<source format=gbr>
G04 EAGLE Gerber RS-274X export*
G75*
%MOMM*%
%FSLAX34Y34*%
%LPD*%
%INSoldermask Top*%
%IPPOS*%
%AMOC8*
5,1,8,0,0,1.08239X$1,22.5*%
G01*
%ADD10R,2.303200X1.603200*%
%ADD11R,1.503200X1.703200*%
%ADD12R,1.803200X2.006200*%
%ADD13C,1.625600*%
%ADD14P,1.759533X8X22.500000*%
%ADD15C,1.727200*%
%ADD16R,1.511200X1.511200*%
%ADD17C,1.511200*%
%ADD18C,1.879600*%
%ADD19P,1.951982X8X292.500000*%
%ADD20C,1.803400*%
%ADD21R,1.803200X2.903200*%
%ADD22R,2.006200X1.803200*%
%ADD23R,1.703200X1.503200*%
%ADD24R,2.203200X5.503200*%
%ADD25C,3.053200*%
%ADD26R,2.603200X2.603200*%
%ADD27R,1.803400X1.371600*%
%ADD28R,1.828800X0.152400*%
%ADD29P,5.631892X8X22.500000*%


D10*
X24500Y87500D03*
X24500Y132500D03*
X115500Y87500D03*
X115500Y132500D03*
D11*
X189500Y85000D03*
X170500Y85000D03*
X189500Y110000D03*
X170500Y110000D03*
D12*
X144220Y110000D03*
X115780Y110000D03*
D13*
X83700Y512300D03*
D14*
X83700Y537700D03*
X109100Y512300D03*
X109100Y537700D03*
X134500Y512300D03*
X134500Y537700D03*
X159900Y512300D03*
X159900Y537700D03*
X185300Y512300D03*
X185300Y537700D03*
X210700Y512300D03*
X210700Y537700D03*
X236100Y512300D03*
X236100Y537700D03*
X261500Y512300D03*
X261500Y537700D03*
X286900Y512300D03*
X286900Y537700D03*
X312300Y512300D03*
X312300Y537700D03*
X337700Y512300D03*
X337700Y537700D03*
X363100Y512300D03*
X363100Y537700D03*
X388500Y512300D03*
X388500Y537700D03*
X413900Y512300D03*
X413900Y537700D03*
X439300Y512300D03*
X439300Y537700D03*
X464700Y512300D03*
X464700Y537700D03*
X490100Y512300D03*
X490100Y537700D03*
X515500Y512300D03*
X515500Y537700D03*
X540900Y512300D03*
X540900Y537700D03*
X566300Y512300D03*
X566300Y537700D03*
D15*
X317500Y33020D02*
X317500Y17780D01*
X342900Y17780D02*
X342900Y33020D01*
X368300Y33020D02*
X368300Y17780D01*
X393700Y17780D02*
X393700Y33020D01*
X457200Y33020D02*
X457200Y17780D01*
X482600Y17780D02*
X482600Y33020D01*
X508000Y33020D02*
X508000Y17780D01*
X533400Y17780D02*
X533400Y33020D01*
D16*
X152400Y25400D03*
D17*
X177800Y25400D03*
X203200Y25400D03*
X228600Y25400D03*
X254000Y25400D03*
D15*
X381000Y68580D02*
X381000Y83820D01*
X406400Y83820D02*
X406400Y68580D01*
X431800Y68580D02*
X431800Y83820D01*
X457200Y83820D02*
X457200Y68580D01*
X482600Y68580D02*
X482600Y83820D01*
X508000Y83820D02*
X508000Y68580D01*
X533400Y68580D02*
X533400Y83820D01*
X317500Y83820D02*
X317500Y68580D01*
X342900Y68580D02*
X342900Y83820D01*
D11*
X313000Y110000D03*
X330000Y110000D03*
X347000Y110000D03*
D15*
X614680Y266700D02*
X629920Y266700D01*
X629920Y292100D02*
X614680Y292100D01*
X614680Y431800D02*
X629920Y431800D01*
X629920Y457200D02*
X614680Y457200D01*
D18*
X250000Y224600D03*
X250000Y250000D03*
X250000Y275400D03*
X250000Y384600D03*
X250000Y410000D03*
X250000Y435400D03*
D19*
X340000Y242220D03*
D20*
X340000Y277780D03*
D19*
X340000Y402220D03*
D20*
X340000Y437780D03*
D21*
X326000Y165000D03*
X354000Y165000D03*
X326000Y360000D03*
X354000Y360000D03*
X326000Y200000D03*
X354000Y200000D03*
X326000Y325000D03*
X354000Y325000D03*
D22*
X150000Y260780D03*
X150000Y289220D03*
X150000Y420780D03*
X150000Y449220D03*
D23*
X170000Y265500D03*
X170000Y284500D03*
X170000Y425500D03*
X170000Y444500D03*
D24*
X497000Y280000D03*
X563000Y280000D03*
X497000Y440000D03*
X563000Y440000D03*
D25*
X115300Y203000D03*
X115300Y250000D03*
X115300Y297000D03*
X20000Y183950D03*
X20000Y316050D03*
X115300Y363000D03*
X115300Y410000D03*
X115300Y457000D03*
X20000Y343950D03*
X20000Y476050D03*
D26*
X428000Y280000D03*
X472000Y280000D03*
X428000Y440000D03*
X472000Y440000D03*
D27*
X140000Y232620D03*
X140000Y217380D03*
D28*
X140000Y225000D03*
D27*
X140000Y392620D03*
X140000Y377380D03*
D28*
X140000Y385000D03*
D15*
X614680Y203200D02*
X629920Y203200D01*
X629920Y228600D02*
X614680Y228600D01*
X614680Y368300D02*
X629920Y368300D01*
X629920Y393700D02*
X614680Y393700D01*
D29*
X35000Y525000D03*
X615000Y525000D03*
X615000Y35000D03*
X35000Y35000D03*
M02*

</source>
* * *
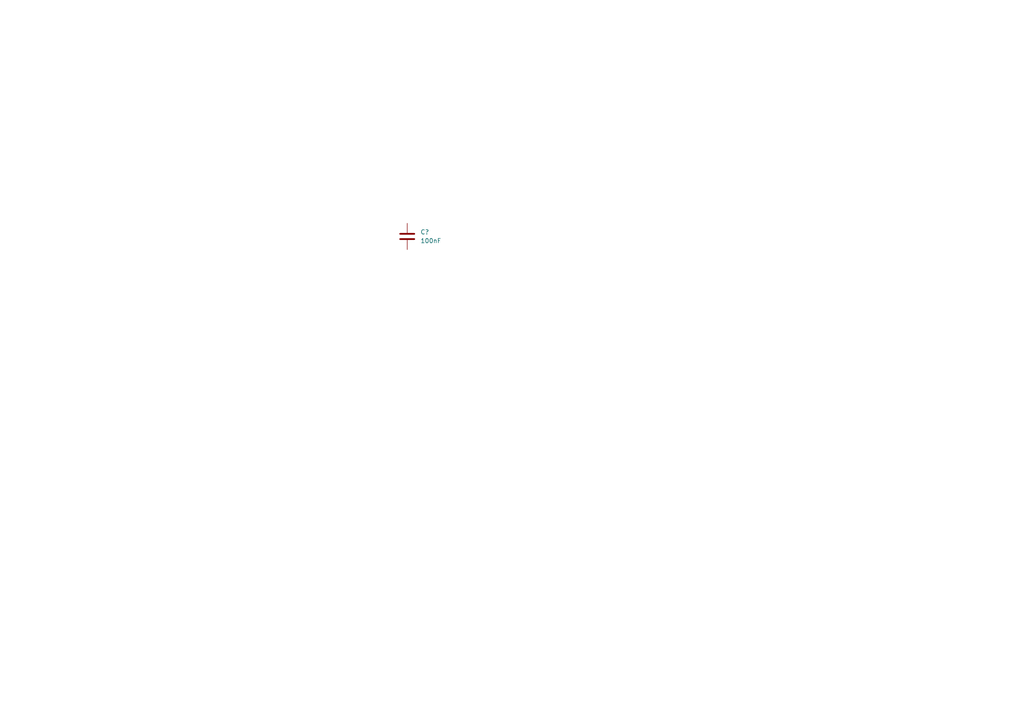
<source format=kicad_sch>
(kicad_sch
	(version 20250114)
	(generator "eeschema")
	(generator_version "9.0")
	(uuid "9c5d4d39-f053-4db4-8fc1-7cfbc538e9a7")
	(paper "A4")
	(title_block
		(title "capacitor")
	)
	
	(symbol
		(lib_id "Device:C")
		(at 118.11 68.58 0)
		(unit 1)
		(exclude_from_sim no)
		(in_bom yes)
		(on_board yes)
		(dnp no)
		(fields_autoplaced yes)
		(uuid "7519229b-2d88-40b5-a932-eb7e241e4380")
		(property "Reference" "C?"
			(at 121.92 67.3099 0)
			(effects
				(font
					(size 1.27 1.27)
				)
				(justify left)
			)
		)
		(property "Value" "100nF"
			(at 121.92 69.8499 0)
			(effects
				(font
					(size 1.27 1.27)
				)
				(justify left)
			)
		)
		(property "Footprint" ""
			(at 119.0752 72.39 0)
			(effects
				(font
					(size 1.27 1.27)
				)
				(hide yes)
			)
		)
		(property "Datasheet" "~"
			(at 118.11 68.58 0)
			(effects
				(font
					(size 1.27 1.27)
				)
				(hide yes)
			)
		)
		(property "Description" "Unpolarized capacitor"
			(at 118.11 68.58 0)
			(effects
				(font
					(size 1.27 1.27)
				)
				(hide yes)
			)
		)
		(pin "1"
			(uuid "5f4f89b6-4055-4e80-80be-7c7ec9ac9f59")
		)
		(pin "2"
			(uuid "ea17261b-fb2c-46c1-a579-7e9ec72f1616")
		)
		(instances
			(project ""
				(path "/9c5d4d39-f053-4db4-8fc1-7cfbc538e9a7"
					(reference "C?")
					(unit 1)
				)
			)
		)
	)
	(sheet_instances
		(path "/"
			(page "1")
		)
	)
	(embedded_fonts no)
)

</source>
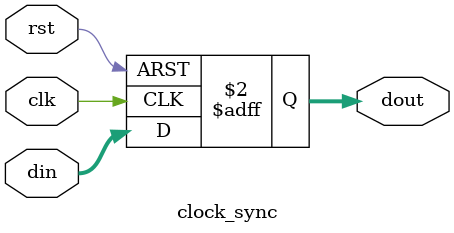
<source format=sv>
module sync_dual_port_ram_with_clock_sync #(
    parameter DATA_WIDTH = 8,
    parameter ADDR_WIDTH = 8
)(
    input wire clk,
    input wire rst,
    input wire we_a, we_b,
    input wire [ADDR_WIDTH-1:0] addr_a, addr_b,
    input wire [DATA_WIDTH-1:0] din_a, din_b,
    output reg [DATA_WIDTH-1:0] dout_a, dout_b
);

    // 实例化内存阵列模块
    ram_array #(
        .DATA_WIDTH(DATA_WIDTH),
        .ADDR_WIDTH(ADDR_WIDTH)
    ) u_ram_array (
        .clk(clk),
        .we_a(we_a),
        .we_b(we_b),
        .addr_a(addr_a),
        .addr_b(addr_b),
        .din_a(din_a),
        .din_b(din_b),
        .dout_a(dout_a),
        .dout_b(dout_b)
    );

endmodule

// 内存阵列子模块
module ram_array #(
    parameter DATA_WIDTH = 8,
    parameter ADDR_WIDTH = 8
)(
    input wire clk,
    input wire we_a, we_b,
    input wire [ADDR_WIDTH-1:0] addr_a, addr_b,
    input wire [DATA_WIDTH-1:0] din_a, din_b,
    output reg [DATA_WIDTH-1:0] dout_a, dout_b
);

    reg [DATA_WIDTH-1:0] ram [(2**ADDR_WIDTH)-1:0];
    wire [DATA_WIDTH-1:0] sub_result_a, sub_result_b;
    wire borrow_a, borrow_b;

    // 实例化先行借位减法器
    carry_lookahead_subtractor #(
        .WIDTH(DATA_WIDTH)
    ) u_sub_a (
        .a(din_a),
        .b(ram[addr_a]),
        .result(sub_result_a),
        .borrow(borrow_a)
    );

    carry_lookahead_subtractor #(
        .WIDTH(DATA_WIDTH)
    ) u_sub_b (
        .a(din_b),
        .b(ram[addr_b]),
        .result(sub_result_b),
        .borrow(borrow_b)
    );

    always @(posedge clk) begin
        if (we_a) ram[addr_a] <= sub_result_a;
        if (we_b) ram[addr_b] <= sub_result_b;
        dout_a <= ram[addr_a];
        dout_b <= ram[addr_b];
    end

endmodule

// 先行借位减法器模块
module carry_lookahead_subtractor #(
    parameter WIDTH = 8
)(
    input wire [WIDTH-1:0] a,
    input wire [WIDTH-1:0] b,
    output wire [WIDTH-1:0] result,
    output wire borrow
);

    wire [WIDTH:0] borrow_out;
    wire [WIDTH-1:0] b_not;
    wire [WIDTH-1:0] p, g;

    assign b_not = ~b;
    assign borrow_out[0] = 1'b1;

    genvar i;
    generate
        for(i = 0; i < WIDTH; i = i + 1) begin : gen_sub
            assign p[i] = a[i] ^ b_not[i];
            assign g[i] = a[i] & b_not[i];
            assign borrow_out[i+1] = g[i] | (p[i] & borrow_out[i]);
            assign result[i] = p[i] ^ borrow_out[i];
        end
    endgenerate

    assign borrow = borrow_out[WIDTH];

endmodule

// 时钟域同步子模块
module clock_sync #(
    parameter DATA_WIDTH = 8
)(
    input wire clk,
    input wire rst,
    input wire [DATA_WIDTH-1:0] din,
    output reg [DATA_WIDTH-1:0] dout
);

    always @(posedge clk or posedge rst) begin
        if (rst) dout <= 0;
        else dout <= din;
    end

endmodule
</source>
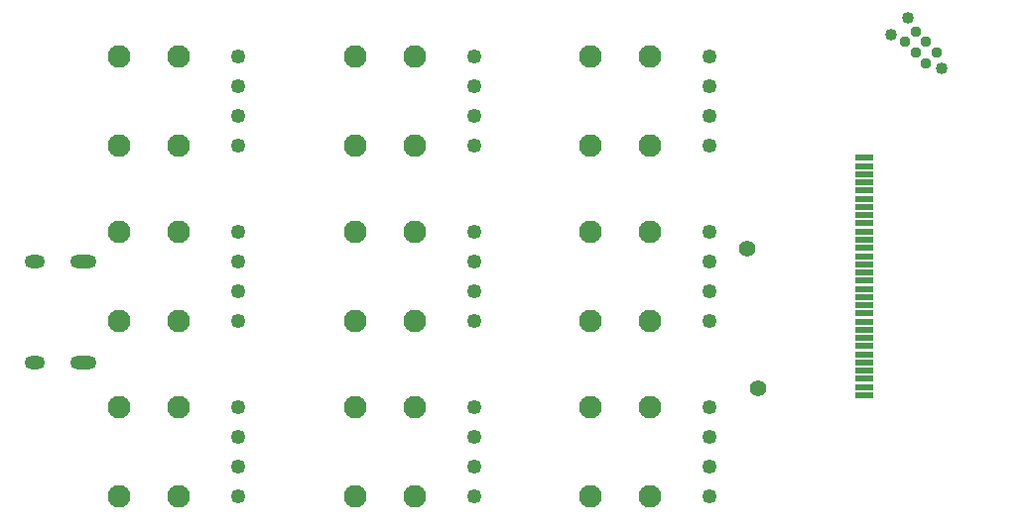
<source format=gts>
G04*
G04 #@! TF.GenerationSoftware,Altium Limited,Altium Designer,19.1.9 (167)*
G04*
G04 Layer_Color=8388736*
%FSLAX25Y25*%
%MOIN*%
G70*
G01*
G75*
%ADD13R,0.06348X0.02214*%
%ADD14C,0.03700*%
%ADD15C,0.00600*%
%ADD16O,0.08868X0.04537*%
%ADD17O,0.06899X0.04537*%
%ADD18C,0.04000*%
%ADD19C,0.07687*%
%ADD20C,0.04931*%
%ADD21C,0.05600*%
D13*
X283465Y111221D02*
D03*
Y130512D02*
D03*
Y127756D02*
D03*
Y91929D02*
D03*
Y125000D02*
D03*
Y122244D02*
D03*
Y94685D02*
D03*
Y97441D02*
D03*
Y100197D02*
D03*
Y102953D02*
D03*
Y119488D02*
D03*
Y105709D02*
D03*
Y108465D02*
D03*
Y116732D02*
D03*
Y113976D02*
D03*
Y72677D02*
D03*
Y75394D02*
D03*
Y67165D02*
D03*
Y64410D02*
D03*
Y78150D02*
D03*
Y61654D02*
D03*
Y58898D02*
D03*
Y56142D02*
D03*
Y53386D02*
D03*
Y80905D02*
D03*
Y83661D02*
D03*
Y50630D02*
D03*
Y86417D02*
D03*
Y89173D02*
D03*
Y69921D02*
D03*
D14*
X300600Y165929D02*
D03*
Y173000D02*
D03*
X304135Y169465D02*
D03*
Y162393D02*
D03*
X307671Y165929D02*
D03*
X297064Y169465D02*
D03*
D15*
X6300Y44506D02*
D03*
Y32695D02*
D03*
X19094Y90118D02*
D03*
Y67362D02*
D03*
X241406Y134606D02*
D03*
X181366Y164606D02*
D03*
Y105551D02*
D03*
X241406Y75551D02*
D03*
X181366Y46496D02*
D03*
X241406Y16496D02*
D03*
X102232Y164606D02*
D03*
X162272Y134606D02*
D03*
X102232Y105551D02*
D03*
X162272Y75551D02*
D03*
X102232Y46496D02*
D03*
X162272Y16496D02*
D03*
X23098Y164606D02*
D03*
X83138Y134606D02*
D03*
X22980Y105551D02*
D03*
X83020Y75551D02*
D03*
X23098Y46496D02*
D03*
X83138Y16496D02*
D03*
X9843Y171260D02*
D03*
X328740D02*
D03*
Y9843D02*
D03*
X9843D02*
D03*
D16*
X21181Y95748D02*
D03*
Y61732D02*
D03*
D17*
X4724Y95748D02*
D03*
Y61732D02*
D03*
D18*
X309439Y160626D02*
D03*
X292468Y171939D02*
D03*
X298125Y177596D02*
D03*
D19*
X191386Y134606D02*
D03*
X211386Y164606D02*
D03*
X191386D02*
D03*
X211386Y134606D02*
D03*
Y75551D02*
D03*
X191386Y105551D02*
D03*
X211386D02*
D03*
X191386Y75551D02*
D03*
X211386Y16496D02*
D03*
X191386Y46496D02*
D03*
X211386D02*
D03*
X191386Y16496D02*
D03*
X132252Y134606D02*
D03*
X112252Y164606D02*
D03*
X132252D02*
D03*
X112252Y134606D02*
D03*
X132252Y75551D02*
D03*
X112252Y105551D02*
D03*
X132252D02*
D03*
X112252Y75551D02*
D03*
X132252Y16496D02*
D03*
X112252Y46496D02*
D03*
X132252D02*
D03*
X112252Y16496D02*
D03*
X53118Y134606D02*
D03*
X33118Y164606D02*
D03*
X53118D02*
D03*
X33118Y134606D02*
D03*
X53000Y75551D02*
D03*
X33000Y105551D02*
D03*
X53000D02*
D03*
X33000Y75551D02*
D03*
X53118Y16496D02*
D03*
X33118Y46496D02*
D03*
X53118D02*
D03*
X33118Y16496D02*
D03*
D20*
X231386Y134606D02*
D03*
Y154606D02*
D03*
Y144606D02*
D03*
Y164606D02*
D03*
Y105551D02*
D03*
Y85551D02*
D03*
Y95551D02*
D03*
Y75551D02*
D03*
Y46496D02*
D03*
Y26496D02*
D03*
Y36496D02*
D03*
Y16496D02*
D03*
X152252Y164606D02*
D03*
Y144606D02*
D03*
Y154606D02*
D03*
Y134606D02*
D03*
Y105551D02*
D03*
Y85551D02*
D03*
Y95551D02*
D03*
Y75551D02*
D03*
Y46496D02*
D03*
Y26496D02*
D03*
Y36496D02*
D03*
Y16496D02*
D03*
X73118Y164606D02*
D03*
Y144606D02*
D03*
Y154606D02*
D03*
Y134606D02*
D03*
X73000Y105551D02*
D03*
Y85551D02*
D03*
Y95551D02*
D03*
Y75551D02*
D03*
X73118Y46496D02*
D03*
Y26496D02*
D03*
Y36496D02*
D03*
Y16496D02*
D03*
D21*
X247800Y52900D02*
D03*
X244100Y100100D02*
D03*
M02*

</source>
* * *
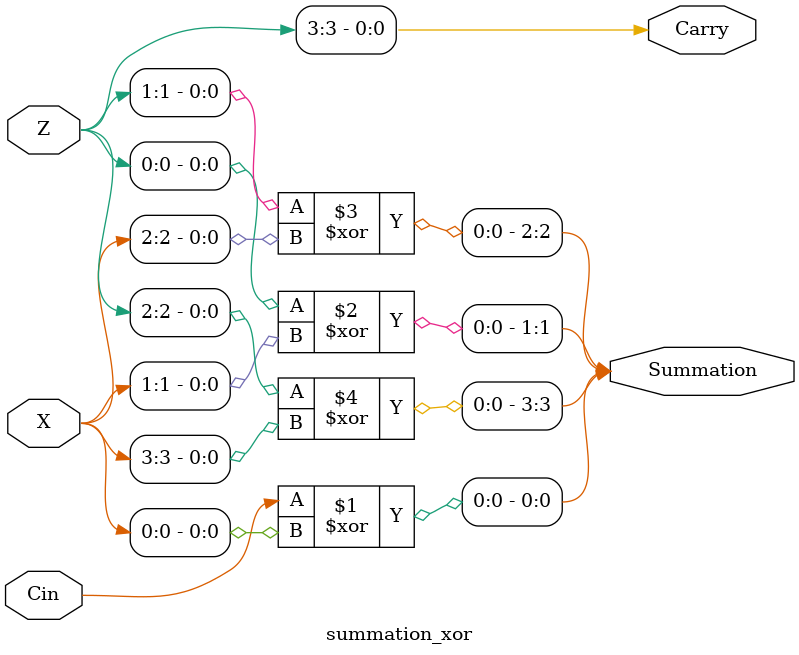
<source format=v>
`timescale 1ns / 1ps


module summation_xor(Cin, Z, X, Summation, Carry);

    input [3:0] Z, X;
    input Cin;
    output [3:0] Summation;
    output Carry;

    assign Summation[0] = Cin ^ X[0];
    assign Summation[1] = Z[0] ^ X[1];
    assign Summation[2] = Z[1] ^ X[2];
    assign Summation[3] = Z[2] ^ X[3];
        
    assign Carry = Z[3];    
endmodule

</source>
* * *
PROBLEM TO SOLVE: Print only what lies in the material above starting at the line with "X340000Y437780D03*" and ending at the line with "X563000Y280000D03*", every line exactly as given.

RESPONSE:
X340000Y437780D03*
D21*
X326000Y165000D03*
X354000Y165000D03*
X326000Y360000D03*
X354000Y360000D03*
X326000Y200000D03*
X354000Y200000D03*
X326000Y325000D03*
X354000Y325000D03*
D22*
X150000Y260780D03*
X150000Y289220D03*
X150000Y420780D03*
X150000Y449220D03*
D23*
X170000Y265500D03*
X170000Y284500D03*
X170000Y425500D03*
X170000Y444500D03*
D24*
X497000Y280000D03*
X563000Y280000D03*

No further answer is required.